Department of Biochemistry, University of Cambridge, Cambridge CB2 1GA, UK.
Tuberculosis (Edinb). 2015 Jan;95(1):14-25. doi: 10.1016/j.tube.2014.10.009. Epub 2014 Nov 6.
The availability of the genome sequence of Mycobacterium tuberculosis H37Rv has encouraged determination of large numbers of protein structures and detailed definition of the biological information encoded therein; yet, the functions of many proteins in M. tuberculosis remain unknown. The emergence of multidrug resistant strains makes it a priority to exploit recent advances in homology recognition and structure prediction to re-analyse its gene products. Here we report the structural and functional characterization of gene products encoded in the M. tuberculosis genome, with the help of sensitive profile-based remote homology search and fold recognition algorithms resulting in an enhanced annotation of the proteome where 95% of the M. tuberculosis proteins were identified wholly or partly with information on structure or function. New information includes association of 244 proteins with 205 domain families and a separate set of new association of folds to 64 proteins. Extending structural information across uncharacterized protein families represented in the M. tuberculosis proteome, by determining superfamily relationships between families of known and unknown structures, has contributed to an enhancement in the knowledge of structural content. In retrospect, such superfamily relationships have facilitated recognition of probable structure and/or function for several uncharacterized protein families, eventually aiding recognition of probable functions for homologous proteins corresponding to such families. Gene products unique to mycobacteria for which no functions could be identified are 183. Of these 18 were determined to be M. tuberculosis specific. Such pathogen-specific proteins are speculated to harbour virulence factors required for pathogenesis. A re-annotated proteome of M. tuberculosis, with greater completeness of annotated proteins and domain assigned regions, provides a valuable basis for experimental endeavours designed to obtain a better understanding of pathogenesis and to accelerate the process of drug target discovery.
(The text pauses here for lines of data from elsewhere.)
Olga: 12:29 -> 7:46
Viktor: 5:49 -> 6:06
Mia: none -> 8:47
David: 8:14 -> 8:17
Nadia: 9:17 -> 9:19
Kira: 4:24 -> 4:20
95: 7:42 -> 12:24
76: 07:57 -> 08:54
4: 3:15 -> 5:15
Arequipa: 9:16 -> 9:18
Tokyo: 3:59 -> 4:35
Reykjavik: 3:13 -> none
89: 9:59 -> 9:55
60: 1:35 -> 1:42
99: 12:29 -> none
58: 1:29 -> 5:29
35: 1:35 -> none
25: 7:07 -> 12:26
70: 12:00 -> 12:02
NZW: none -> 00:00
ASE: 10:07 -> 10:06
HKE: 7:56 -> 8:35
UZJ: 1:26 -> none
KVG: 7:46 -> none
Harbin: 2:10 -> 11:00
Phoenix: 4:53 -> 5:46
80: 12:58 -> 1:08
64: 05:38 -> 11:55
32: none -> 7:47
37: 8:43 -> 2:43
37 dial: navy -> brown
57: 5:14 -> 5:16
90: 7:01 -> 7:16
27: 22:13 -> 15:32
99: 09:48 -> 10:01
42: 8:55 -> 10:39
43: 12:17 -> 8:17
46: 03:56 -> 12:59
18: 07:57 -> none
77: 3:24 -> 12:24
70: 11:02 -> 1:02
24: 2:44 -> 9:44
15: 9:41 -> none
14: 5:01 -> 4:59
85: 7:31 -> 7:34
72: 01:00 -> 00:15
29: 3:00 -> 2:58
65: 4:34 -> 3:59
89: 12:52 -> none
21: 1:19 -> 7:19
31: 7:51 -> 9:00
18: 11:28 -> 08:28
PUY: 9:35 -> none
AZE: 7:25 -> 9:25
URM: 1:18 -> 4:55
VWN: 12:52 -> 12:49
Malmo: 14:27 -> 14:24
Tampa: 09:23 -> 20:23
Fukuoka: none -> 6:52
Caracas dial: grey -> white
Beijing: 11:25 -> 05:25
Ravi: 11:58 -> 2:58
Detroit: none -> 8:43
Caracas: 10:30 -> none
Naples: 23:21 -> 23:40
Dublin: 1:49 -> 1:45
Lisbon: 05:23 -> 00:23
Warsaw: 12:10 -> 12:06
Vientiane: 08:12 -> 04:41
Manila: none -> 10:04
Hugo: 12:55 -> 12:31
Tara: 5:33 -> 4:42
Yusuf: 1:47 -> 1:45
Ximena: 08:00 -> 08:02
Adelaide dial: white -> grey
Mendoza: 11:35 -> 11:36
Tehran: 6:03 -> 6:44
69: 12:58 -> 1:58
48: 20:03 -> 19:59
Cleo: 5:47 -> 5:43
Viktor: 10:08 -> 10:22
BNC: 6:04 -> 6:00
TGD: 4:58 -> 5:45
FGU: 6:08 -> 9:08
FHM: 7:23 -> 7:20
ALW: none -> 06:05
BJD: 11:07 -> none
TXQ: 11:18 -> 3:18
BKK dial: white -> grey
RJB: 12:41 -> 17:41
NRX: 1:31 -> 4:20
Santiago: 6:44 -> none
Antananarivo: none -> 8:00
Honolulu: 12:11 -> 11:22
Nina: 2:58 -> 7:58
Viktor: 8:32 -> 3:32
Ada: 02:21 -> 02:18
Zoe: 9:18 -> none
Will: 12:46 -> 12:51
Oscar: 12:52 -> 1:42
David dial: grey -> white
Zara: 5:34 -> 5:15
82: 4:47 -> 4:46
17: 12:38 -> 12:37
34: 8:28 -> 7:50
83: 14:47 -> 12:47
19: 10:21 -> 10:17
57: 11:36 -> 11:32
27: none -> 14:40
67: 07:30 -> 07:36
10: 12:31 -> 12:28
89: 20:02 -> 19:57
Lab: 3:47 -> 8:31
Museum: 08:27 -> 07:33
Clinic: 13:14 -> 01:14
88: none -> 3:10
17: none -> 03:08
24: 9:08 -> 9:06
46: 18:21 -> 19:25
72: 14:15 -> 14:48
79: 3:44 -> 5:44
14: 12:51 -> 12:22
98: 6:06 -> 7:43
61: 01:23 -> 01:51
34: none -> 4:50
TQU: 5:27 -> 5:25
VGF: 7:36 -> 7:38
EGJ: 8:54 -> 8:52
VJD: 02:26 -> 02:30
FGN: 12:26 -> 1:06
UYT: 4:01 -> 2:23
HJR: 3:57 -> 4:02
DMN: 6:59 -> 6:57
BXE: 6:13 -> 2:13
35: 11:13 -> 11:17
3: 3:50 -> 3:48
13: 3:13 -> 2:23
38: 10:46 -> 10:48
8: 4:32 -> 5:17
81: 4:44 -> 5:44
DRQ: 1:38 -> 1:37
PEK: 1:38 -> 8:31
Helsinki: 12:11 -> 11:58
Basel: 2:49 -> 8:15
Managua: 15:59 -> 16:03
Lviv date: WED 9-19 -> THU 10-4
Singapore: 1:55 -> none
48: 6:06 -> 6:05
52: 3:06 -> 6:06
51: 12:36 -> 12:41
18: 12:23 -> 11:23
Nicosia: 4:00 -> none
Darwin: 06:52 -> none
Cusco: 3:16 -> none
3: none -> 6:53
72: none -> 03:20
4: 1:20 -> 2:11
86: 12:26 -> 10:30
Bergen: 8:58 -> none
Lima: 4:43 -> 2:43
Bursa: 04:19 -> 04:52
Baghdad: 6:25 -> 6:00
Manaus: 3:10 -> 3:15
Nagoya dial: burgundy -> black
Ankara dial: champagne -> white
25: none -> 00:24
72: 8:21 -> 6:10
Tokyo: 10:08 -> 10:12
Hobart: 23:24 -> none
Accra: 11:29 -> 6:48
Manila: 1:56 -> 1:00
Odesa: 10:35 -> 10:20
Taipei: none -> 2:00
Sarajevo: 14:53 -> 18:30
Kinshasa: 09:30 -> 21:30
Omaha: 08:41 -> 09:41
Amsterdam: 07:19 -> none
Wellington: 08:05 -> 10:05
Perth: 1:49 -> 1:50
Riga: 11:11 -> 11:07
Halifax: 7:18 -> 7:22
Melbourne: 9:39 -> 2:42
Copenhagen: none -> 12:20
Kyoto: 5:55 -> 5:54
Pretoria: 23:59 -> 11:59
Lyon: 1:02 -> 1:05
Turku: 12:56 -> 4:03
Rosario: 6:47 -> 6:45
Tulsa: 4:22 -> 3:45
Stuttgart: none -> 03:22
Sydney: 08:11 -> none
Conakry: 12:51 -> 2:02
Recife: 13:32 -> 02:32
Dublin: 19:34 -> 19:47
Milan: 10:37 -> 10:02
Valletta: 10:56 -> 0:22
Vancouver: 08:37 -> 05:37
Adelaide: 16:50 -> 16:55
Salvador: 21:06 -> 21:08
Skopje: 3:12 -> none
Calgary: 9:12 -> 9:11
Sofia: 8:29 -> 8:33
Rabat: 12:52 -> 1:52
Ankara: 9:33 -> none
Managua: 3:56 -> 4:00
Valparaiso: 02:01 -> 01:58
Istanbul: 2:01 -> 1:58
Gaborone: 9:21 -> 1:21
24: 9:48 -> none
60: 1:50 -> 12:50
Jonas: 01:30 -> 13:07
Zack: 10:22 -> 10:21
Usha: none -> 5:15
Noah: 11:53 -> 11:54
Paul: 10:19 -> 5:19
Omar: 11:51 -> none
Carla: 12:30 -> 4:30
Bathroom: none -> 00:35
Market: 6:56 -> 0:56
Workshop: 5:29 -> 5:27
结核分枝杆菌H37Rv基因组序列的可得性促使人们测定了大量蛋白质结构,并详细定义了其中编码的生物学信息;然而,结核分枝杆菌中许多蛋白质的功能仍然未知。多重耐药菌株的出现使得利用同源识别和结构预测的最新进展重新分析其基因产物成为当务之急。在此,我们报告了结核分枝杆菌基因组中编码的基因产物的结构和功能特征,借助基于敏感谱的远程同源搜索和折叠识别算法,增强了蛋白质组注释,其中95%的结核分枝杆菌蛋白质全部或部分被鉴定出具有结构或功能信息。新信息包括244种蛋白质与205个结构域家族的关联,以及另一组64种蛋白质与折叠的新关联。通过确定已知和未知结构家族之间的超家族关系,将结构信息扩展到结核分枝杆菌蛋白质组中未表征的蛋白质家族,有助于增强对结构内容的认识。回顾过去,这种超家族关系有助于识别几个未表征蛋白质家族可能的结构和/或功能,最终有助于识别与此类家族相对应的同源蛋白质的可能功能。无法确定功能的分枝杆菌特有基因产物有183种。其中18种被确定为结核分枝杆菌特有的。推测此类病原体特异性蛋白质含有发病机制所需的毒力因子。一个注释更完整、注释蛋白质和结构域分配区域更完整的结核分枝杆菌蛋白质组注释,为旨在更好地理解发病机制和加速药物靶点发现过程的实验努力提供了有价值的基础。